As I’ve gotten older I have become slightly less insecure; a little less jealous. I take time to admire people and learn from their strengths…and weaknesses instead of finding fault in myself and praise in them.
This calmness of self comes with age and being surrounded by people you love and who, in return, love you.
In a little over two short years we have been to three funerals of young people we love. That means by the time H and L were just five they had attended three funerals. That thought makes me sad. It makes me sad because with each funeral they ask me if I still cry for Andreas.
I answer them truthfully. I think it’s heartbreaking for them to learn the lesson of loss so early but they understand and I can’t hide it from them forever.
With all of this happening it has made me learn to love a little better. Love everyone in my life for who they are whether I did before or not. I’m learning to find a little kindness and focus on that.

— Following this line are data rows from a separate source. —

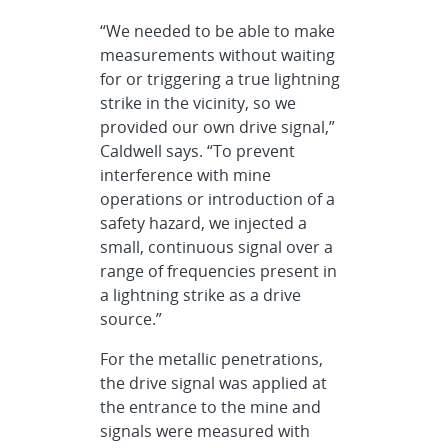
“We needed to be able to make
measurements without waiting
for or triggering a true lightning
strike in the vicinity, so we
provided our own drive signal,”
Caldwell says. “To prevent
interference with mine
operations or introduction of a
safety hazard, we injected a
small, continuous signal over a
range of frequencies present in
a lightning strike as a drive
source.”
For the metallic penetrations,
the drive signal was applied at
the entrance to the mine and
signals were measured with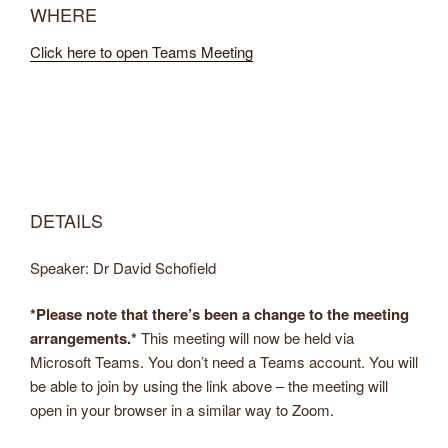
WHERE
Click here to open Teams Meeting
DETAILS
Speaker: Dr David Schofield
*Please note that there’s been a change to the meeting
arrangements.*
This meeting will now be held via
Microsoft Teams. You don’t need a Teams account. You will
be able to join by using the link above – the meeting will
open in your browser in a similar way to Zoom.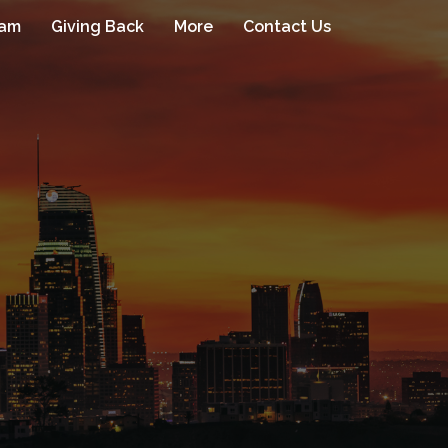
eam
Giving Back
More
Contact Us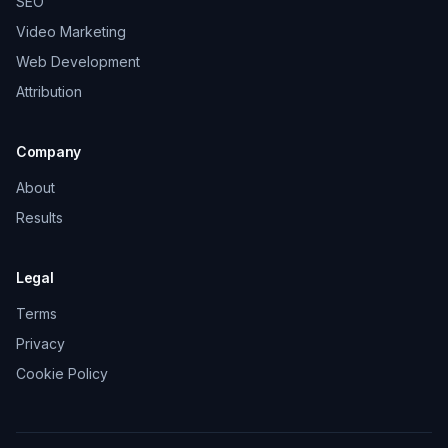
SEO
Video Marketing
Web Development
Attribution
Company
About
Results
Legal
Terms
Privacy
Cookie Policy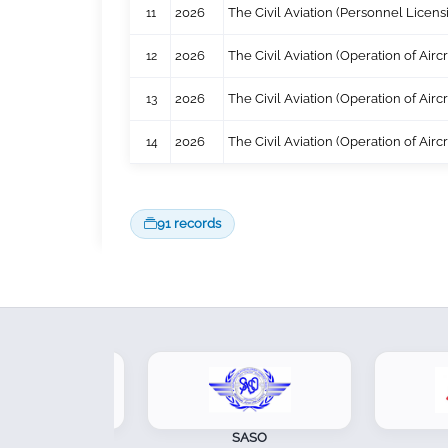
11
2026
The Civil Aviation (Personnel Licen
12
2026
The Civil Aviation (Operation of Air
13
2026
The Civil Aviation (Operation of Air
14
2026
The Civil Aviation (Operation of Air
91 records
SOA
SASO
CA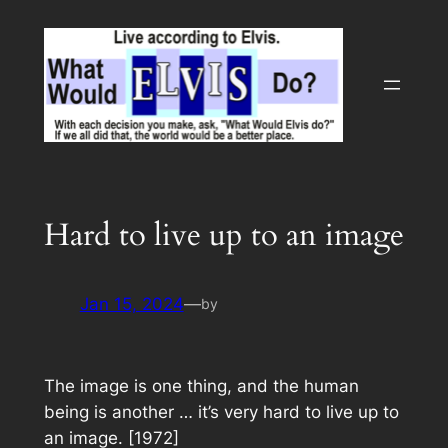
Skip
to
content
Hard to live up to an image
Jan 15, 2024
—
by
The image is one thing, and the human
being is another … it’s very hard to live up to
an image. [1972]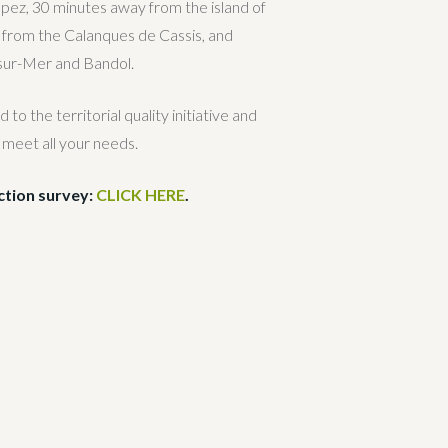
opez, 30 minutes away from the island of
 from the Calanques de Cassis, and
sur-Mer and Bandol.
o the territorial quality initiative and
 meet all your needs.
action survey:
CLICK HERE
.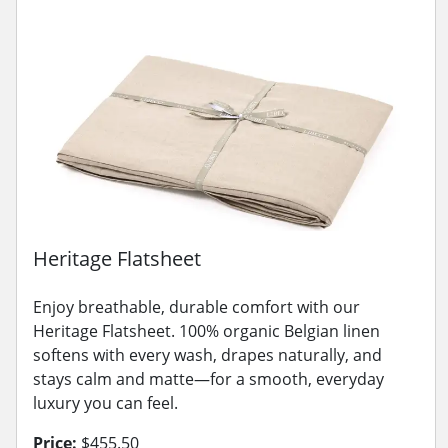
Heritage Flatsheet
Enjoy breathable, durable comfort with our
Heritage Flatsheet. 100% organic Belgian linen
softens with every wash, drapes naturally, and
stays calm and matte—for a smooth, everyday
luxury you can feel.
Price:
$455.50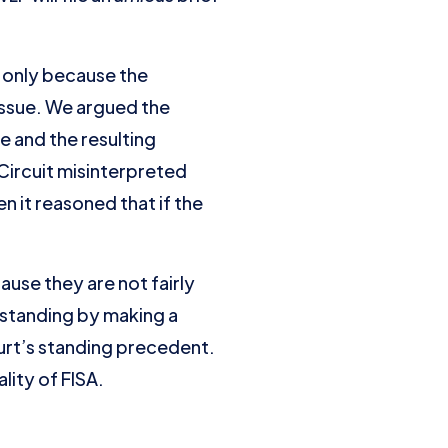
t only because the
issue. We argued the
ce and the resulting
 Circuit misinterpreted
n it reasoned that if the
ause they are not fairly
e standing by making a
Court’s standing precedent.
lity of FISA.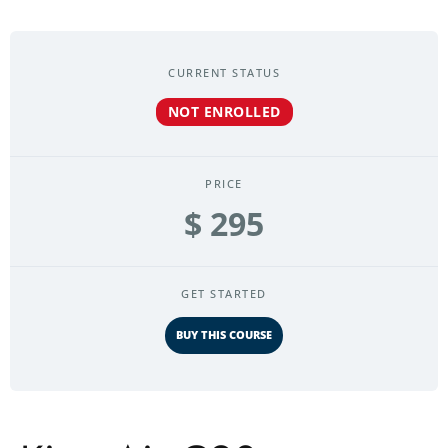
CURRENT STATUS
NOT ENROLLED
PRICE
$ 295
GET STARTED
BUY THIS COURSE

I’ve also come to realize that I am the woman in my girl’s life that will show them to either be love or be jealous and I want them to be love. That is a much better, happier route.
I vow to show them a good life instead of preaching about one and these are just a few ways:
- I will love my short, petit frame and focus on the strength it carries. I will not whine because I am short, I will beam because I am strong
- I will love each battle scar instead of hid them
- I will be proud of the soft center the years of carrying babies and numerous surgeries have left because of this I have four healthy children and I am alive
- But I will show them modesty by wearing a full piece ha-ha
- I will show them how to eat that piece of cake or two without feeling guilt
- Even though I am a SAHM and a damn fine home keeper, I will show them independence
- I will show them the value of an education and the importance of reading
- I will show them kindness to all walks of life and to reach out to those not being treated kindly
- I will show them the difference between money and love and hope they choose the latter
- And lastly I will show them how to make an amazing pie with the best ingredients, many we have grown
As a mom of girls I have one chance to show them strength. I have to be kind to myself so they will be kind to themselves. It’s a tough job but on top of all its glories I have found that being a parent forces me to be a kinder, better person in order to show them how to do so as well.
I’m not sure I’ll ever stop being surprised by the lessons I teach and am taught in this role. I’m not sure I will ever stop being surprised by the emotions I find myself carrying and displaying. I admire each one of my girls in very different ways and every year that admiration grows. I can’t wait to see what I learn next!